* [PAGE EXTRACT]:
******************************
Still it’s true that Le Pen’s phenomena, as well as the Brexit and all those right wing movements questioning the need in strong and united EU show that we are in a live process and the people while benefiting from the fruits of European unity, are displeased with other sides and performance of the union. So we have to rethink and revise certain realities in EU to live up to today challenges. But ultimately, I believe, all these efforts will make the EU only smarter and stronger, as the defeat of every crisis did throughout EU history.



- Mr. Schmidt, this year parliamentary elections will be held also in Germany. To my knowledge the right-wing populist threat in your country is PEGIDA, but their greatest achievement may be just entering the Bundestag. Am I right?

- First, there’s need to differentiate between the PEGIDA and the political party associated with this movement, called Alternative for Germany (AFD). Yes, AFD is going to participate in upcoming Parliamentary elections and according to polls it may enter the Bundestag in September with votes close to 10%. Nevertheless, one should not make a bogeyman out of the AFD and fear too much of its entry into Parliament, as eventually they do not present a political threat to Germany’s democracy.

Still as the AFD and its political leadership to an overwhelming extent present a xenophobic, racist, nationalistic alliance of people, and their ideology, propaganda "we" is detrimental to the advancement of Germany’s open society and state interests, and to our reputation abroad, the rise of AFD is a politically worrying development that we have to take seriously.

-Fine, and what about the favorites of the race - Chancellor Merkel and Mr. Schulz. Both are much respectable politicians, so the elections in Germany can’t result in political quacks like in UK or US.
******************************
* [DATASET ROWS]:
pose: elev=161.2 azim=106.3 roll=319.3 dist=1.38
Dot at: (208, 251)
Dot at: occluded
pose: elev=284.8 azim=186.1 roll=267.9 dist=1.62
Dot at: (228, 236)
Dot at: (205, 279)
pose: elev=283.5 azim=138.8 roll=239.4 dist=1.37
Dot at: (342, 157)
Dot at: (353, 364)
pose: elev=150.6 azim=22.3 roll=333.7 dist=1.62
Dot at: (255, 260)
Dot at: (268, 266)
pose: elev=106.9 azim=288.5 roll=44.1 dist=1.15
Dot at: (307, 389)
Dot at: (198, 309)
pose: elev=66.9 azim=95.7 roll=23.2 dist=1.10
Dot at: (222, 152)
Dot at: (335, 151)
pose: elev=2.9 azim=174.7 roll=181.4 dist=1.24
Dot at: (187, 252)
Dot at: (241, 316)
******************************
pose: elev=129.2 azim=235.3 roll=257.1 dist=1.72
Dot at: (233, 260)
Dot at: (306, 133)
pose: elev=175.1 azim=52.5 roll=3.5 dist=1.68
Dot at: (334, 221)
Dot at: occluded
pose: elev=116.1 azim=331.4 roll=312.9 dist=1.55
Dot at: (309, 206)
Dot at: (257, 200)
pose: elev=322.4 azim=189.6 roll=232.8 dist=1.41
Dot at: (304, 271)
******************************
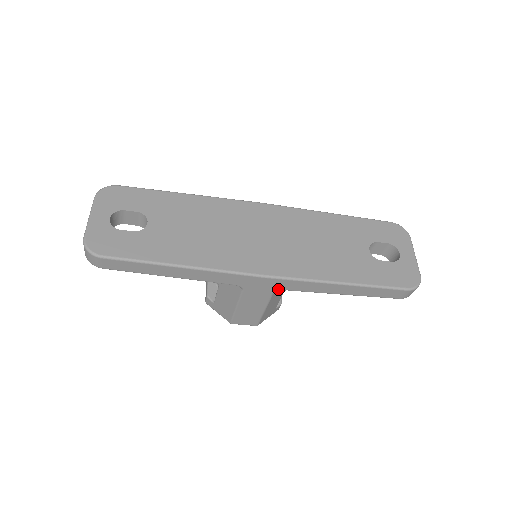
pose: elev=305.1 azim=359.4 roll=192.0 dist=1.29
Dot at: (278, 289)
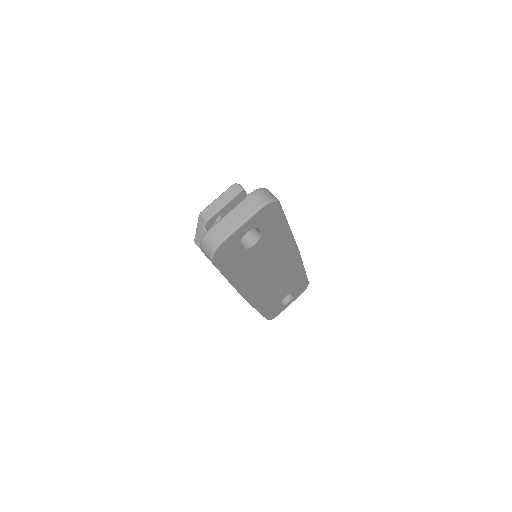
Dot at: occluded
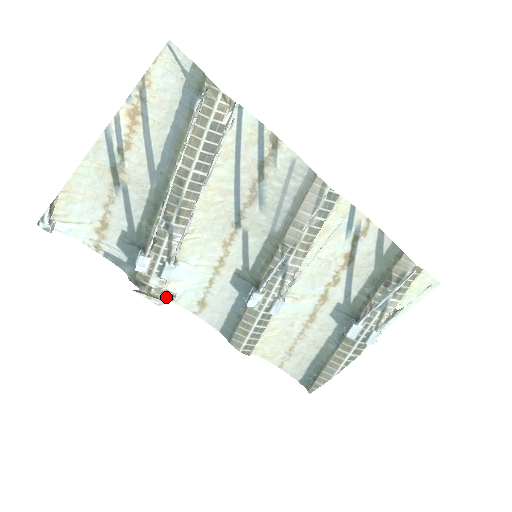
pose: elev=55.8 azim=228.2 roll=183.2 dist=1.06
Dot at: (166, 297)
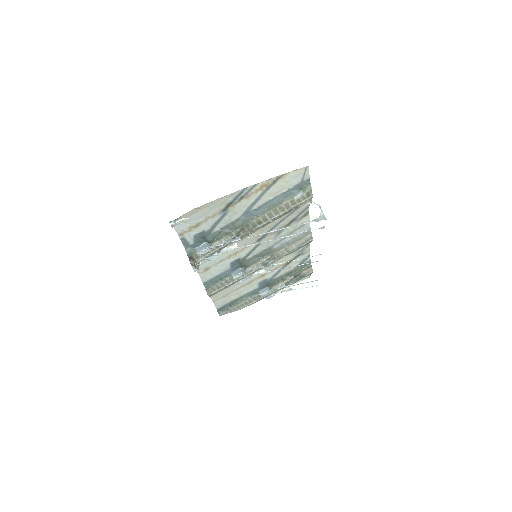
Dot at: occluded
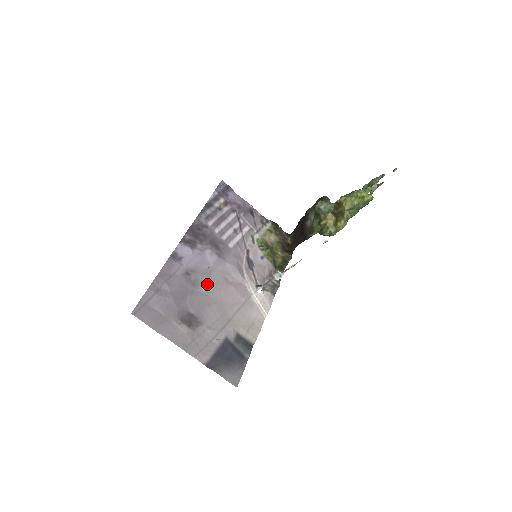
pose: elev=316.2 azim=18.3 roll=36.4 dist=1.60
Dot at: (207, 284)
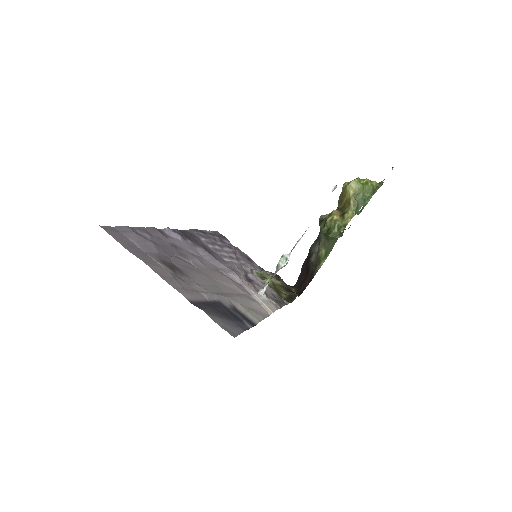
******************************
* [PROBLEM]: Continue the interview about Germany's parliamentary elections from the point where the text stops.

* [RESULT OF THE EXERCISE]:
- Yes, in Germany the situation is stable and predictable. The main candidates and the favorites of the elections, you’re right, are Chancellor Merkel and the former President of the European Parliament Mr. Martin Schulz. Both of them are establishment candidates, well-known figures on the European stage, and of course, their dominance in election race extends sensible calm, stability and predictability to Germany and broader EU.

According to polls - nonetheless in recent times so often appeared to be not that accurate - Ms. Merkel and her CDU/CSU coalition have a lead with 33%, yet the SDP under the presidency of Mr. Schulz maintains 31% of voter support. Mr. Schulz is more successful in public speeches and performance, Chancellor Merkel is stronger, more instrumental in smaller circles, she’s really fantastic in finding solutions, forging agreements, etc. But we have almost half a year ahead until the election, so we’ll see how the race plays out and what will be the outcome.

- The steady and predictable political situation in Germany is utmost important to the entire EU stability, especially after all those rocks and shakes around. Given on Germany’s encouraging stability let me move beyond the EU borders and ask how do you see the future of the Eastern Partnership?

- I think Germany itself, many EU countries and the EU in its entirety remain much interested in Eastern Partnership, and look forward to the implementation of the agreements with EaP countries. I’m very pleased that the EU and Armenia concluded their negotiations over the new Partnership Agreement, and hopefully at the next EaP summit in Brussels in November - the latest - the agreement will be signed.

It comes to demonstrate once again that the EaP policy hasn’t been an “anti” Russian project ever. Actually, the Germany while extending its political support in drafting to new EU Neighborhood policy (with EU-partners like Poland and Sweden) never intended or was in favor of creating divide in Europe - with "diametrically" opposed alliance-concepts. This policy of delineating spheres of "privileged" influence, the "revival" of the so-called Brezhnev doctrine should be considered obsolete and Russia should renounce it genuinely. By the way the EU and its member states have been striving to develop EU contractual policy with Russia as well - with the conclusion of the PCA and further proposals like offering Russia the extension of the "four spaces" (movement of people, capital, etc).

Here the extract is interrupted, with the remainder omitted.